#### Data for review:
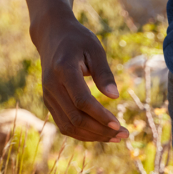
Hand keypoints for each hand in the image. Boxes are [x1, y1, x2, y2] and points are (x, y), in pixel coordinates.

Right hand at [36, 15, 128, 143]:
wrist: (52, 36)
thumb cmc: (78, 40)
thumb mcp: (95, 49)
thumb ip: (104, 72)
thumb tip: (114, 96)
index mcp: (63, 70)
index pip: (82, 101)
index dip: (100, 116)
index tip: (118, 125)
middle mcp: (52, 86)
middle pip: (75, 118)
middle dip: (100, 130)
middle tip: (123, 135)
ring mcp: (48, 96)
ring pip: (69, 126)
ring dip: (92, 136)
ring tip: (116, 137)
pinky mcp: (49, 102)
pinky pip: (64, 124)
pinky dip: (82, 133)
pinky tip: (100, 133)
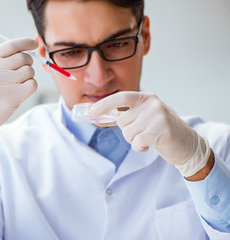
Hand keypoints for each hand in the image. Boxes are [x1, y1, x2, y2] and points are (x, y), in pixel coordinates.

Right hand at [0, 21, 37, 145]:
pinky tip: (21, 92)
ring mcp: (0, 85)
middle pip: (23, 59)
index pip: (11, 46)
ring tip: (16, 85)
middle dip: (27, 64)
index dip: (26, 43)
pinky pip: (32, 85)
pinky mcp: (10, 98)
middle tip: (20, 73)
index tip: (34, 44)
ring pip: (29, 72)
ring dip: (28, 78)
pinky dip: (30, 88)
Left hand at [90, 91, 210, 176]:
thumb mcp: (143, 118)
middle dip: (126, 131)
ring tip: (148, 138)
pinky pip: (136, 142)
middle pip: (122, 120)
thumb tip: (97, 117)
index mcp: (146, 98)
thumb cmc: (160, 131)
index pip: (121, 97)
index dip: (105, 104)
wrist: (187, 145)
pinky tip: (150, 144)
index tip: (91, 111)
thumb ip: (123, 116)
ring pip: (127, 132)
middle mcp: (152, 104)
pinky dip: (139, 147)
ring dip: (134, 140)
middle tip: (141, 132)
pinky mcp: (161, 131)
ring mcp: (158, 116)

#### Assignment:
Keep the pictures out, and write out the rest of the data above word for word.

#### Exercise result:
Hand keypoints for each hand in the image. Boxes are [x1, y1, x2, y2] and points are (x, y), in pixel coordinates.

Right hand at [36, 15, 128, 143]:
wrist: (52, 36)
thumb cmc: (78, 40)
thumb mcp: (95, 49)
thumb ip: (104, 72)
thumb tip: (114, 96)
index mcp: (63, 70)
index pip: (82, 101)
index dip: (100, 116)
index tip: (118, 125)
middle mcp: (52, 86)
middle pip: (75, 118)
middle dip: (100, 130)
middle tip: (123, 135)
ring mcp: (48, 96)
ring pip: (69, 126)
ring dip: (92, 136)
ring tip: (116, 137)
pinky mcp: (49, 102)
pinky pip: (64, 124)
pinky dip: (82, 133)
pinky tip: (100, 133)
Hand keypoints for each hand in the image. Boxes are [x1, y1, x2, y2] and points are (x, y), in pixel coordinates.

Right hand at [0, 21, 37, 145]:
pinky tip: (21, 92)
ring mcp: (0, 85)
middle pip: (23, 59)
index pip: (11, 46)
ring tip: (16, 85)
middle dip: (27, 64)
index dip: (26, 43)
pinky pip: (32, 85)
pinky mcp: (10, 98)
middle tip: (20, 73)
index tip: (34, 44)
ring pip: (29, 72)
ring dip: (28, 78)
pinky dip: (30, 88)
Left hand at [90, 91, 210, 176]:
thumb mcp: (143, 118)
middle dip: (126, 131)
ring tip: (148, 138)
pinky pip: (136, 142)
middle pip: (122, 120)
thumb tip: (97, 117)
index mcp: (146, 98)
thumb cmc: (160, 131)
index pip: (121, 97)
index dip: (105, 104)
wrist: (187, 145)
pinky tip: (150, 144)
index tip: (91, 111)
thumb ip: (123, 116)
ring pip: (127, 132)
middle mcp: (152, 104)
pinky dip: (139, 147)
ring dip: (134, 140)
middle tip: (141, 132)
pinky mcp: (161, 131)
ring mcp: (158, 116)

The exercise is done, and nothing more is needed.